* Ziel der Übung: Entnehmen Sie den folgenden Daten jede Zeile, die das Wort „lens“ enthält, und geben Sie diese Zeilen vollständig wieder. Achten Sie dabei auf Groß- und Kleinschreibung.

* Gegebene Daten:
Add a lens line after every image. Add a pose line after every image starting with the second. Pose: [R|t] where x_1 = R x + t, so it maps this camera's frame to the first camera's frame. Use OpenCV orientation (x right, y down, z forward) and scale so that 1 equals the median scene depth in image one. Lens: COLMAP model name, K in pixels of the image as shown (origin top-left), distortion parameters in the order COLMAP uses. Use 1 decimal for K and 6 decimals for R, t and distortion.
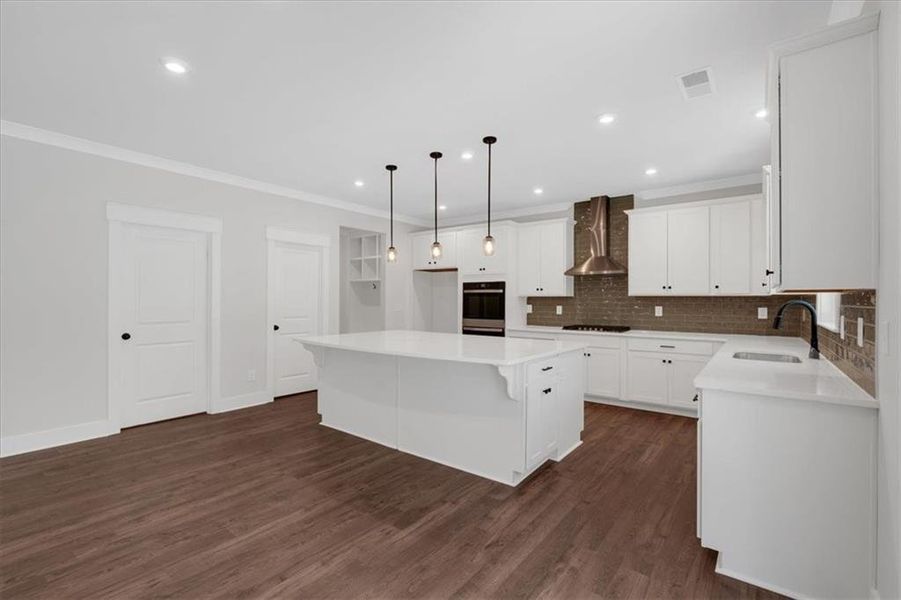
lens RADIAL K [[405.3, 0, 453.4], [0, 405.3, 297.7], [0, 0, 1]] dist [-0.008909, 0.003613]
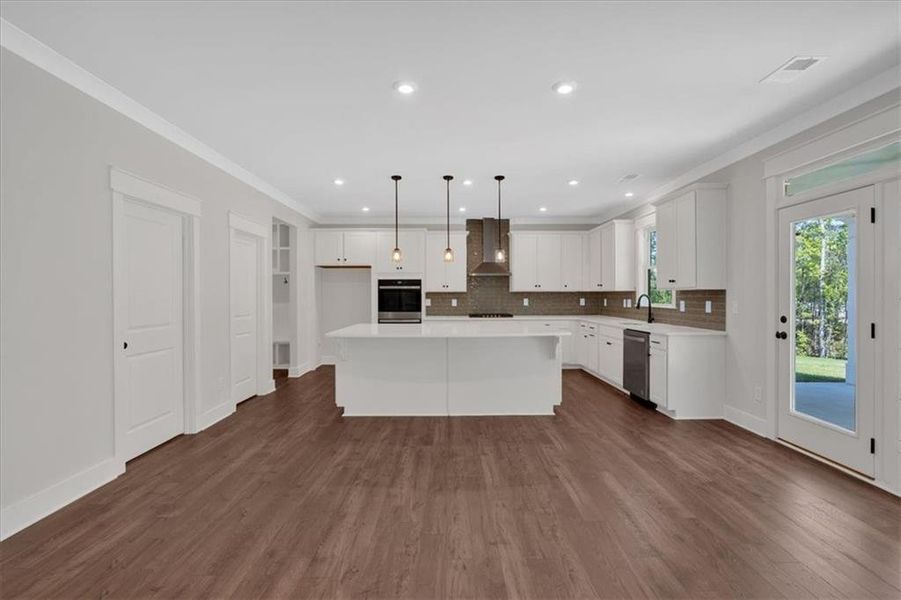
lens RADIAL K [[405.3, 0, 452.2], [0, 405.3, 298.6], [0, 0, 1]] dist [-0.008909, 0.003613]
pose [[0.783628, -0.010939, 0.621134, -0.605155], [0.001625, 0.999878, 0.015559, -0.002451], [-0.621228, -0.011183, 0.783550, 0.016292]]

* Erwartete Antwort:
Add a lens line after every image. Add a pose line after every image starting with the second. Pose: [R|t] where x_1 = R x + t, so it maps this camera's frame to the first camera's frame. Use OpenCV orientation (x right, y down, z forward) and scale so that 1 equals the median scene depth in image one. Lens: COLMAP model name, K in pixels of the image as shown (origin top-left), distortion parameters in the order COLMAP uses. Use 1 decimal for K and 6 decimals for R, t and distortion.
lens RADIAL K [[405.3, 0, 453.4], [0, 405.3, 297.7], [0, 0, 1]] dist [-0.008909, 0.003613]
lens RADIAL K [[405.3, 0, 452.2], [0, 405.3, 298.6], [0, 0, 1]] dist [-0.008909, 0.003613]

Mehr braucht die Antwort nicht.